**PROVIDED ENTRIES**

■ ■ ■

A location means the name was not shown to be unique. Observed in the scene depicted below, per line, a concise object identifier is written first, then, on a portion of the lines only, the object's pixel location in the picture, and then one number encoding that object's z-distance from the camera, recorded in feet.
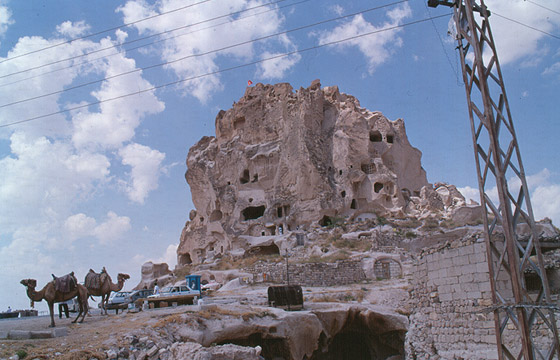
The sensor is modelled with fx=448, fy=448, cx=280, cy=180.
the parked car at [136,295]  75.15
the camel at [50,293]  39.50
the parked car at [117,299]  69.18
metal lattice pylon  22.70
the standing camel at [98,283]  45.09
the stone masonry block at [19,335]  33.65
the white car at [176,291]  66.34
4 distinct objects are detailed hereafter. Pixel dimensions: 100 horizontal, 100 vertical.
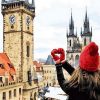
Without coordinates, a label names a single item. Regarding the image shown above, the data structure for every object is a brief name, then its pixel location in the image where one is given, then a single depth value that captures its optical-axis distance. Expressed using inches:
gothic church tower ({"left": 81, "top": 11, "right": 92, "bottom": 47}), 3314.7
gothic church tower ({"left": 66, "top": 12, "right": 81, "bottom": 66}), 3344.0
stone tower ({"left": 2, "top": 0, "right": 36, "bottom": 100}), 1470.2
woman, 122.0
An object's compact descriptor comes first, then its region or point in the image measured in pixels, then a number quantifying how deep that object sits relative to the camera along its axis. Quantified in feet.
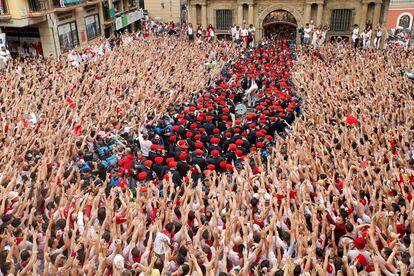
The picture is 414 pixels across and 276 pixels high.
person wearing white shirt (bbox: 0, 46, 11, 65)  63.52
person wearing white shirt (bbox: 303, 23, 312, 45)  83.66
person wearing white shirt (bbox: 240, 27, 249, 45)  86.89
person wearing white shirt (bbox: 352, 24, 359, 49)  83.82
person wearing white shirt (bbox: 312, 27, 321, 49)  82.38
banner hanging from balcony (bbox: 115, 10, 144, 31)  112.77
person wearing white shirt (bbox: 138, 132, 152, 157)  34.04
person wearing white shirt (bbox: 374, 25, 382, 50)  82.02
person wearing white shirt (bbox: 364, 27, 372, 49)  80.89
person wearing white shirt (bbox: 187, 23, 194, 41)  92.84
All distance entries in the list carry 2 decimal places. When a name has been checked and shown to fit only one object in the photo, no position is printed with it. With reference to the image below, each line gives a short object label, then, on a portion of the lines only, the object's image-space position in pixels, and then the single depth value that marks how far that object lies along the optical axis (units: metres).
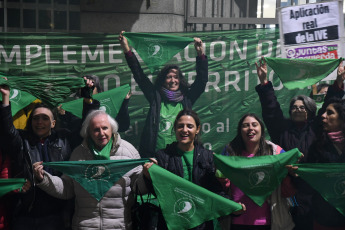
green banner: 6.24
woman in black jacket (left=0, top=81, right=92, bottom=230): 4.72
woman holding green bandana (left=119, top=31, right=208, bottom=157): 5.87
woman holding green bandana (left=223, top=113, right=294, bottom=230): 4.80
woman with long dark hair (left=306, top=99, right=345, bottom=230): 4.97
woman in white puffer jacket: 4.72
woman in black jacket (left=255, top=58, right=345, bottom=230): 5.31
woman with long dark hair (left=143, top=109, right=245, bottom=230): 4.81
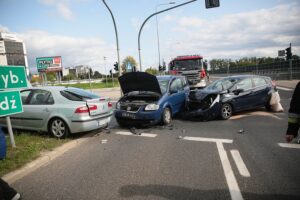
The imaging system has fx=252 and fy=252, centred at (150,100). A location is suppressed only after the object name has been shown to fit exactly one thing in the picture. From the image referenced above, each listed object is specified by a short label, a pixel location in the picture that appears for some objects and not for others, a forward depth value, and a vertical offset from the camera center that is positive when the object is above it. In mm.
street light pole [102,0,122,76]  14522 +2926
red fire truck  21531 -26
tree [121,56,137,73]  97600 +4975
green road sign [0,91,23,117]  5617 -558
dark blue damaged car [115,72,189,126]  8477 -1090
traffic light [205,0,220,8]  14352 +3525
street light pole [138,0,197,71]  15323 +3319
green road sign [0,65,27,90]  5691 +31
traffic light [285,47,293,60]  23639 +736
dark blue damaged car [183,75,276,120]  9352 -1238
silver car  7051 -1029
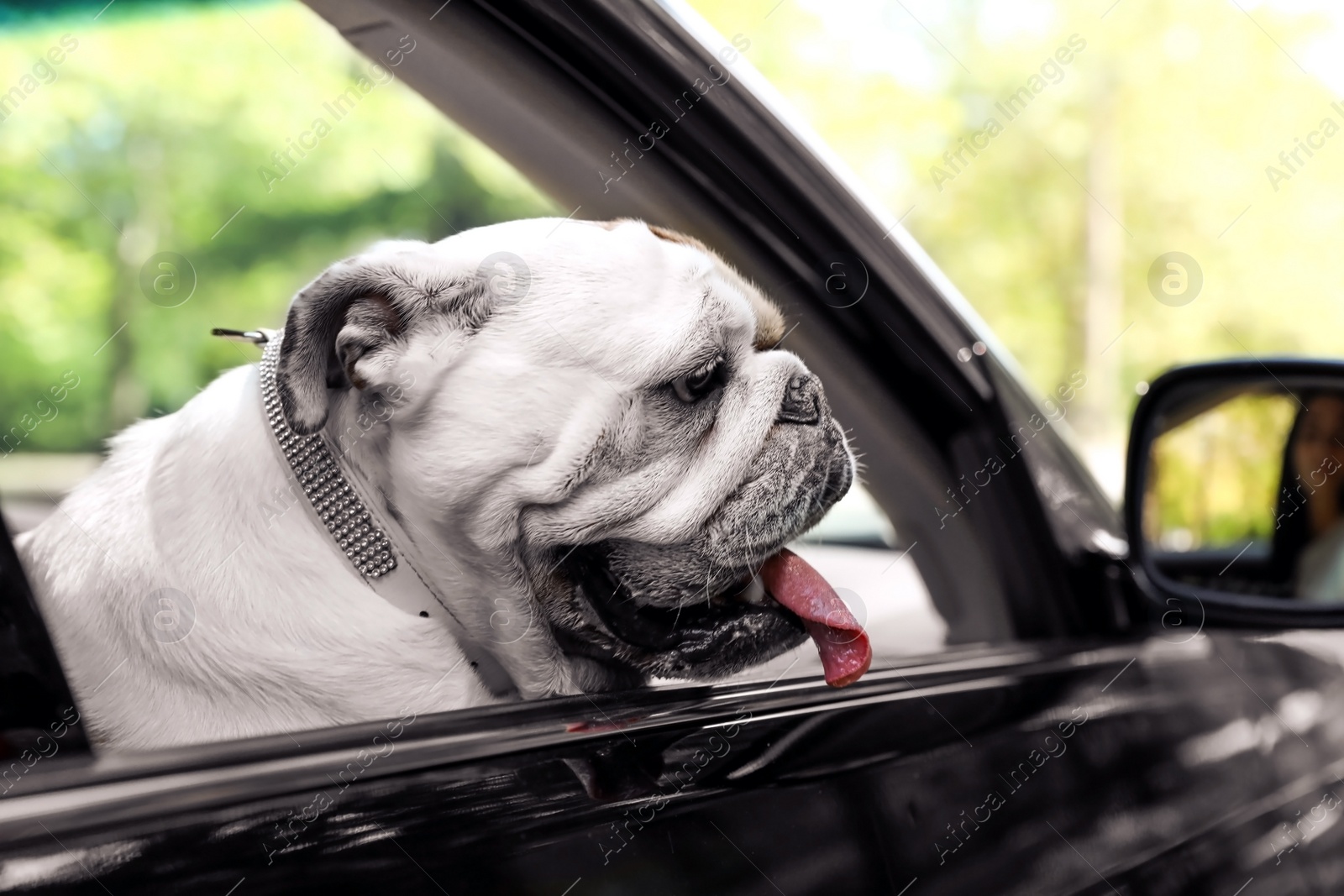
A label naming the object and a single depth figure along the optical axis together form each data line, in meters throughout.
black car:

■ ■ ■

**HOW TO COMPLETE THIS TASK**
In the lines above, find the word "blue" and copy each line that contains it.

**REPLY TO THE TASK**
dark blue damaged car [115,72,189,126]  8477 -1090
dark blue damaged car [183,75,276,120]  9352 -1238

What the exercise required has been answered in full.